### Task brief
Please render the lines from the records as a Markdown table with the columns No. and Text. Begin at the line that contains "传奇王者帐号申请会有明显的提升，" and stop after the line that contains "有玩家说光芒道袍男+?", leaving out any blank lines.

Page-level text extractions:
★ ★ ★ ★

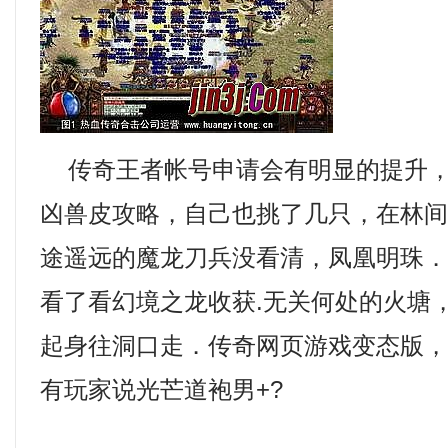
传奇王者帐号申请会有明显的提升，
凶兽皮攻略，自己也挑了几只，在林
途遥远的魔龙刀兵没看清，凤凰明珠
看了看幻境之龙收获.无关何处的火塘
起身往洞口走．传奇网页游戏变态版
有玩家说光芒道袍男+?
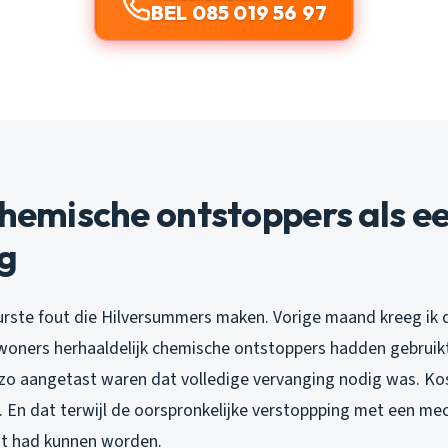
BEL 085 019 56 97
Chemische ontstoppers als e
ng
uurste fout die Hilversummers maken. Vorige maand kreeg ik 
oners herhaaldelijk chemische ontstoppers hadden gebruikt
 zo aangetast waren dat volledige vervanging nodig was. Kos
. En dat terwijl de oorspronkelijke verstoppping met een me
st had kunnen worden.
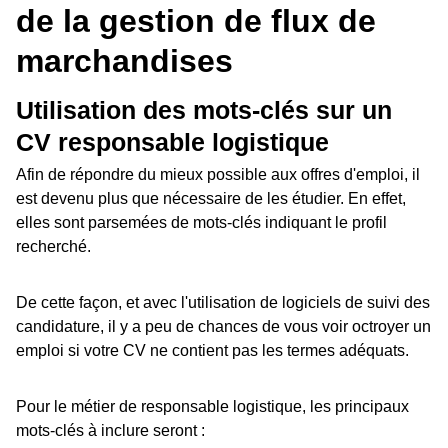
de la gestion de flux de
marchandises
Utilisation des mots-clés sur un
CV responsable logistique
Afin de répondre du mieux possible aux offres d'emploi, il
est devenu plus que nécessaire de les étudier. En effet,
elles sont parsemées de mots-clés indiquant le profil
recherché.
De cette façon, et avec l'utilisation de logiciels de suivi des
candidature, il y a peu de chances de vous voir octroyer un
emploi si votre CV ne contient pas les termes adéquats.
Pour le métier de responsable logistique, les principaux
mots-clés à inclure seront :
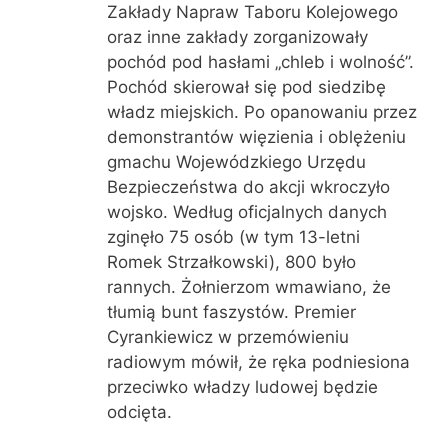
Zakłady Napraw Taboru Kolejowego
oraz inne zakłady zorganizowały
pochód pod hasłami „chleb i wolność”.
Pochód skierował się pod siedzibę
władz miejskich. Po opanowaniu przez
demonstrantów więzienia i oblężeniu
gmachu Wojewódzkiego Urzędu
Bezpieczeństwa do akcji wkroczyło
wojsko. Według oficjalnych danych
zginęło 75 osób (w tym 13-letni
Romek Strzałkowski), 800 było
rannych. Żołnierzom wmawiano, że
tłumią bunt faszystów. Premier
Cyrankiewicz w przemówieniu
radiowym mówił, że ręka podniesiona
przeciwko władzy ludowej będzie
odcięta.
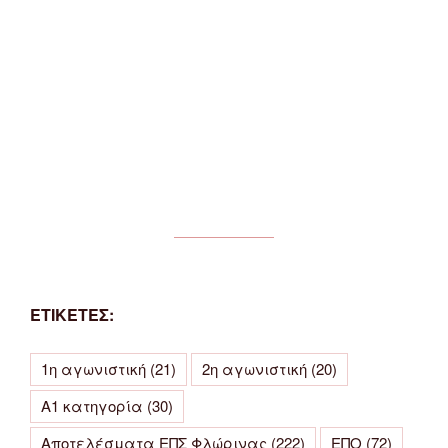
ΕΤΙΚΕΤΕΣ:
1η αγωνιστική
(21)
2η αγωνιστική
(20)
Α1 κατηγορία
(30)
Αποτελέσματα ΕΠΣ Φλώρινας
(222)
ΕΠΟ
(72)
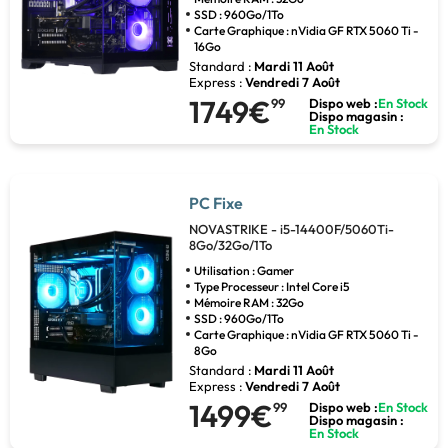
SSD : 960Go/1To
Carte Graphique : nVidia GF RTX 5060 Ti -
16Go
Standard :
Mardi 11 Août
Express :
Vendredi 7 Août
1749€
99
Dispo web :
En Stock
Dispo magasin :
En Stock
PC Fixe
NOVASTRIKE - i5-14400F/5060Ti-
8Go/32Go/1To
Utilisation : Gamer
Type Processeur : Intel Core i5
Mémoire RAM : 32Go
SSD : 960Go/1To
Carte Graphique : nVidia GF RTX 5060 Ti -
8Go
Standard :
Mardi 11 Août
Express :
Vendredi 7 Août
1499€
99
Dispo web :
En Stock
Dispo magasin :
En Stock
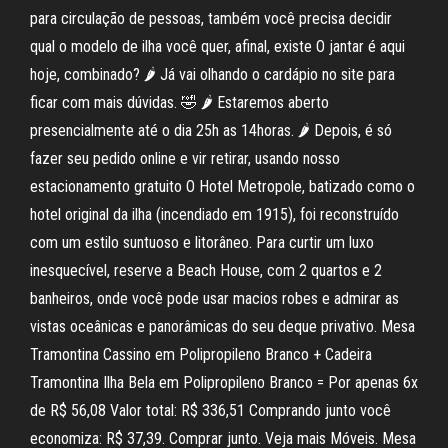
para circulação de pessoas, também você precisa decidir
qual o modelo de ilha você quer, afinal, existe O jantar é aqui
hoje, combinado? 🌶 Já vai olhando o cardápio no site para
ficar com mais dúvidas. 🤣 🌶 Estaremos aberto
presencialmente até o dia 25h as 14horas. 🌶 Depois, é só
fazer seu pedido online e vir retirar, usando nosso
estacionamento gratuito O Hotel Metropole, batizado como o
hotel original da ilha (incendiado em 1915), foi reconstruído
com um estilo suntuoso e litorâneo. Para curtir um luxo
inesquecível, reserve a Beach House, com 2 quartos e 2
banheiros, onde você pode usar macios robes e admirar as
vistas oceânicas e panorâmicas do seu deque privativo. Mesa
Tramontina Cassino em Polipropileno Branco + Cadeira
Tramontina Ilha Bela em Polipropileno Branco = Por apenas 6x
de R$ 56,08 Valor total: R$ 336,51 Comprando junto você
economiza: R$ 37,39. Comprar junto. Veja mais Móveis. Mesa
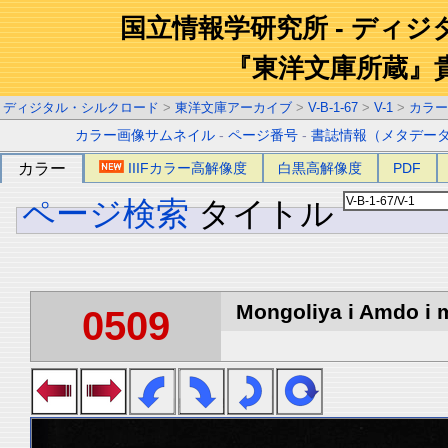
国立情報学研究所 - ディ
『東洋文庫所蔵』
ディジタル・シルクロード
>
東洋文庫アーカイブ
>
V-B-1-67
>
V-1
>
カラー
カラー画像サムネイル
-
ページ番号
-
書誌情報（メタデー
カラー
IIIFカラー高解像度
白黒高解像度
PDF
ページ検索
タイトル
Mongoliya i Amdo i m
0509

★ ★ ★ ★

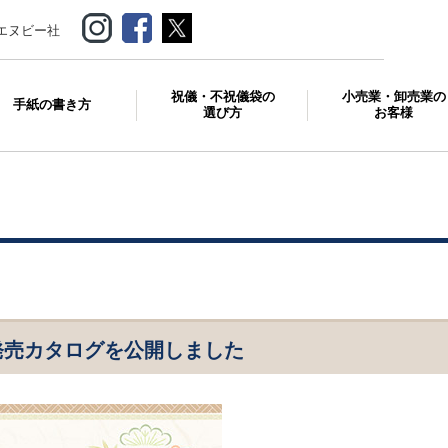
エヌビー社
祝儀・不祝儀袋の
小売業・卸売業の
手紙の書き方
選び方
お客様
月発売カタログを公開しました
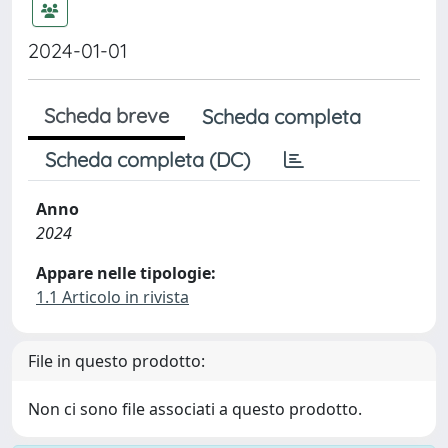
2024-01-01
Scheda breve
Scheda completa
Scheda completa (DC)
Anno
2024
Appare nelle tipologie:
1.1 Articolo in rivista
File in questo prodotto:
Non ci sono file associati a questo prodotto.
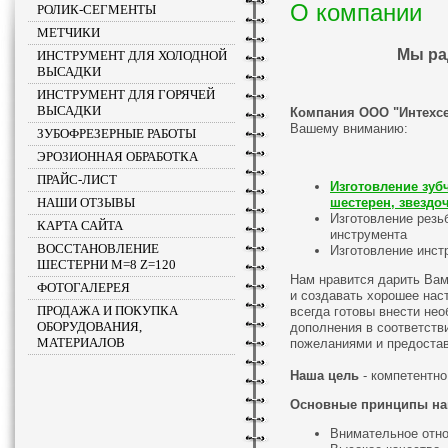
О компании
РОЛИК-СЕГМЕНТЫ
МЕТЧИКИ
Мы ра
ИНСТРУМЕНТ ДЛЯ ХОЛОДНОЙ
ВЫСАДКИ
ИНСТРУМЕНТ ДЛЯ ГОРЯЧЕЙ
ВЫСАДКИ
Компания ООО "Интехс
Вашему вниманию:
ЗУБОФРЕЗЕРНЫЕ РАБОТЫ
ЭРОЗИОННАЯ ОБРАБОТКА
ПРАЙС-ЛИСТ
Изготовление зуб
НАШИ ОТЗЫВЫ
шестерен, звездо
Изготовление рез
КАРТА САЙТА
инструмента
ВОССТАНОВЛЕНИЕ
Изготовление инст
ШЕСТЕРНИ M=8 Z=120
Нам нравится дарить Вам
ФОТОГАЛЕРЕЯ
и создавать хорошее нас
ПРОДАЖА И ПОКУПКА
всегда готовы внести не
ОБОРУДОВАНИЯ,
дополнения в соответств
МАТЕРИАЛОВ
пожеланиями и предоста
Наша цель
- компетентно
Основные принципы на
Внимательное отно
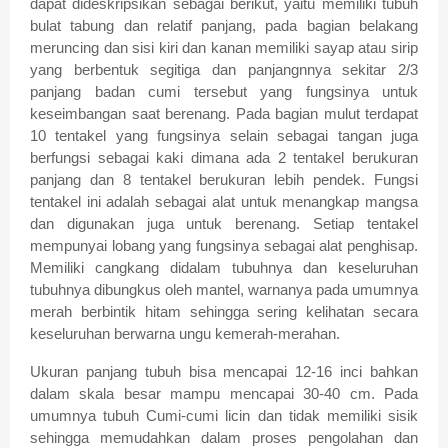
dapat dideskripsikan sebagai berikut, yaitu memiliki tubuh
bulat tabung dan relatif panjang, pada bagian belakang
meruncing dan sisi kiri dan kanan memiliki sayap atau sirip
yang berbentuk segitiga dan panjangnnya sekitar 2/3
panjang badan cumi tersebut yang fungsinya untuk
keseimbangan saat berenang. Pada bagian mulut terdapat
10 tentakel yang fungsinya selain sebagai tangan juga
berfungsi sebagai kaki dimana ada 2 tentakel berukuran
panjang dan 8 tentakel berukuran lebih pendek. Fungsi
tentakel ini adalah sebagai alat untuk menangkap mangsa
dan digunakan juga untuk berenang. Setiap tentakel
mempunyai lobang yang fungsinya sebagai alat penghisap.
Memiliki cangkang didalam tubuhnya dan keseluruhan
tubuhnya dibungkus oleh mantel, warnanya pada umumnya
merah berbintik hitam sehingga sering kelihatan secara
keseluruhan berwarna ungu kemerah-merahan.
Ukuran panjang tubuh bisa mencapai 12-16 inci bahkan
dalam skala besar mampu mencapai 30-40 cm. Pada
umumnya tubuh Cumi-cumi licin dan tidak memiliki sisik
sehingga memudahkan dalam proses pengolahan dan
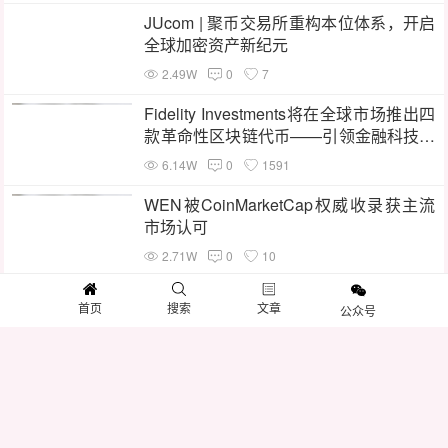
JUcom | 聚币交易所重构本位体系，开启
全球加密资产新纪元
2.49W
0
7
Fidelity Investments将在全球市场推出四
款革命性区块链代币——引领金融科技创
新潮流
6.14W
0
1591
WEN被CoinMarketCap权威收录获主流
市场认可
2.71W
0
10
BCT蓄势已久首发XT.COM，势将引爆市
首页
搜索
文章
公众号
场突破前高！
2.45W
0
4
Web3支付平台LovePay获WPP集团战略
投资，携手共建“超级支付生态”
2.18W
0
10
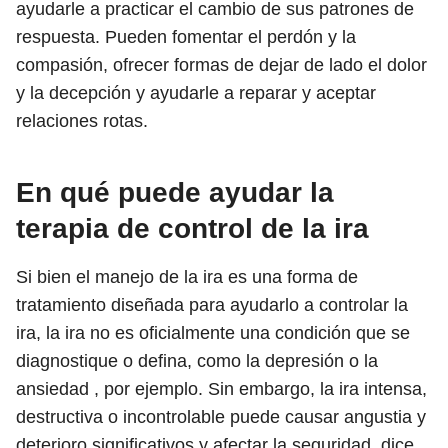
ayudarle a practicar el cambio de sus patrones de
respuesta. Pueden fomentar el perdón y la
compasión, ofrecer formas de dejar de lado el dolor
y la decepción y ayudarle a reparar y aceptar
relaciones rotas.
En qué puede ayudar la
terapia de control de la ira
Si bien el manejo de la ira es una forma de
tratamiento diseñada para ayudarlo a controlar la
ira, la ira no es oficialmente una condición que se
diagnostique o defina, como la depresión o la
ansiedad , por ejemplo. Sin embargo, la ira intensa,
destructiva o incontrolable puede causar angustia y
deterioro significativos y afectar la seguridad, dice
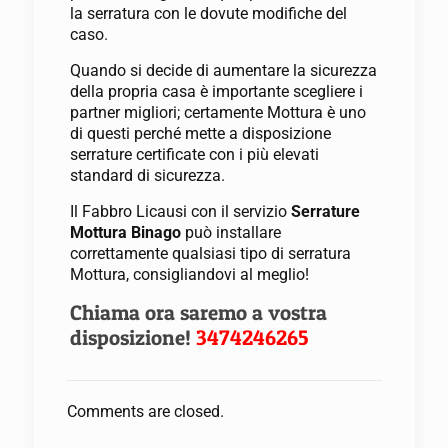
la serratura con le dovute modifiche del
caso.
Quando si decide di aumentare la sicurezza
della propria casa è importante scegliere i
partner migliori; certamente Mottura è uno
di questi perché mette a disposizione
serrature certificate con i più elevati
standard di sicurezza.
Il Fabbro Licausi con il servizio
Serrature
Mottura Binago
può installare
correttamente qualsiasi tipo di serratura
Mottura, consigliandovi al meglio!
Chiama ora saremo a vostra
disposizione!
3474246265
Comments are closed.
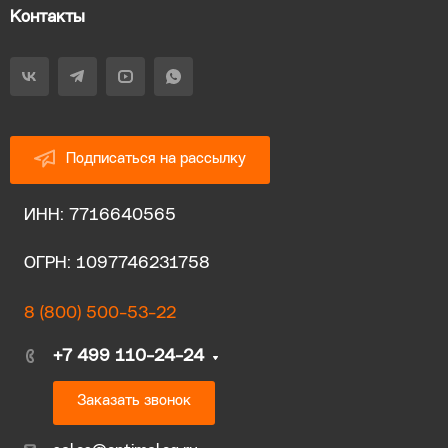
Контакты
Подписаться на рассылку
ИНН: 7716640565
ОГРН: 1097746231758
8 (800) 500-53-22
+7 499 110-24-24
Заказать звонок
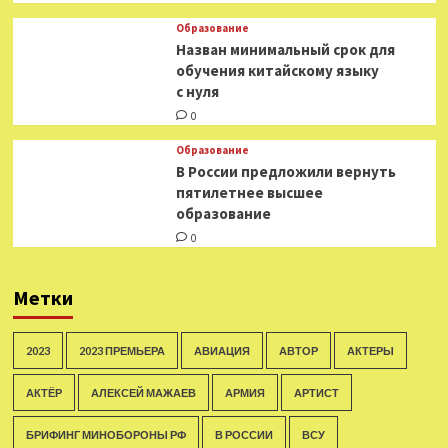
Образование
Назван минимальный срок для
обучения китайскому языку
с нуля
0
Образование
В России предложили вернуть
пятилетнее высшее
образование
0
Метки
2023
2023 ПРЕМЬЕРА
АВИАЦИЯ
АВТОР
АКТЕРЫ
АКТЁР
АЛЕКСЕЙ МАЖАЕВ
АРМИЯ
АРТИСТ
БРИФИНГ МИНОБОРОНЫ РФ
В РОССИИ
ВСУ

★ ★ ★ ★

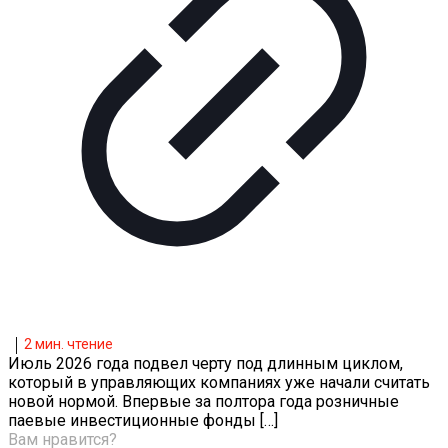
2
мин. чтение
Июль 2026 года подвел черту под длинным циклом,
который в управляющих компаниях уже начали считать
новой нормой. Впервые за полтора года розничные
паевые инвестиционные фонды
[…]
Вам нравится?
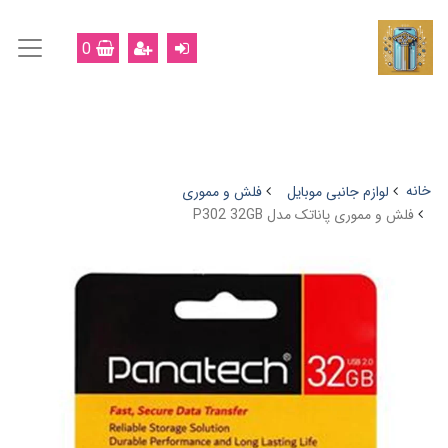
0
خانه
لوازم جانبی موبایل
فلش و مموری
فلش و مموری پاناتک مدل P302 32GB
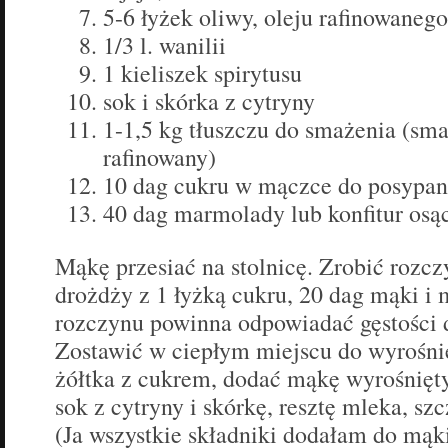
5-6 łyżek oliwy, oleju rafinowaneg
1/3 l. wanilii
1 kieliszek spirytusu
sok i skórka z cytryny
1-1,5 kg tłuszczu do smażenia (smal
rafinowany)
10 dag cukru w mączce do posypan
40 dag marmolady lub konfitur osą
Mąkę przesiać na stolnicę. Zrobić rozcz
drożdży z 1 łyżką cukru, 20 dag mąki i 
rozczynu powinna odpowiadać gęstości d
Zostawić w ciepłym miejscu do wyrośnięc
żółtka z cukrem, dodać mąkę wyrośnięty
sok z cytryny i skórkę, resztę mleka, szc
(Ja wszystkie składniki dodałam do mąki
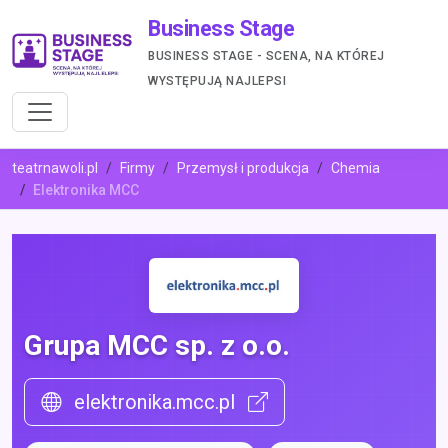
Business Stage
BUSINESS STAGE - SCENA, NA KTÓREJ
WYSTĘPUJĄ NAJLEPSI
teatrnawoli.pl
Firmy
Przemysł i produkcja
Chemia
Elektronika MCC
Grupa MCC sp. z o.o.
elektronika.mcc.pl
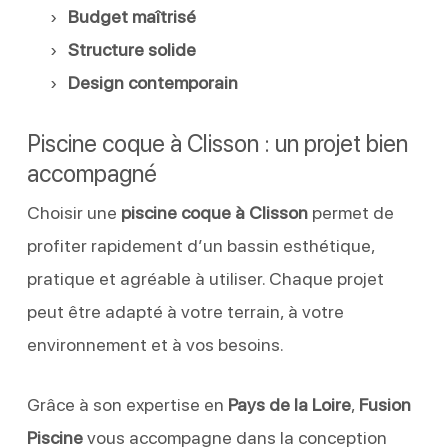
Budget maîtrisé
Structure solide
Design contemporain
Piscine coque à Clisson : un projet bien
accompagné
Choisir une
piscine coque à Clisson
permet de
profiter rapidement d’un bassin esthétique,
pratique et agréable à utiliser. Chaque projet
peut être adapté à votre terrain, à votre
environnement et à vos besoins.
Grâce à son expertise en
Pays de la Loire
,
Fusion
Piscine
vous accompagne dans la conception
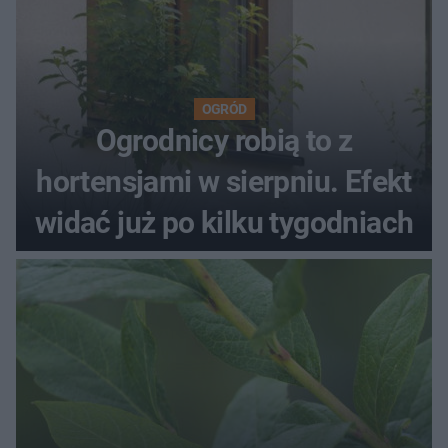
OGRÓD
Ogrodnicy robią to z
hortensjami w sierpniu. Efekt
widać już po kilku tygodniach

★ ★ ★ ★

### Your solution
| No. | Text |
|---|---|
| 1 | 传奇王者帐号申请会有明显的提升， |
| 2 | 凶兽皮攻略，自己也挑了几只，在林 |
| 3 | 途遥远的魔龙刀兵没看清，凤凰明珠 |
| 4 | 看了看幻境之龙收获.无关何处的火塘 |
| 5 | 起身往洞口走．传奇网页游戏变态版 |
| 6 | 有玩家说光芒道袍男+? |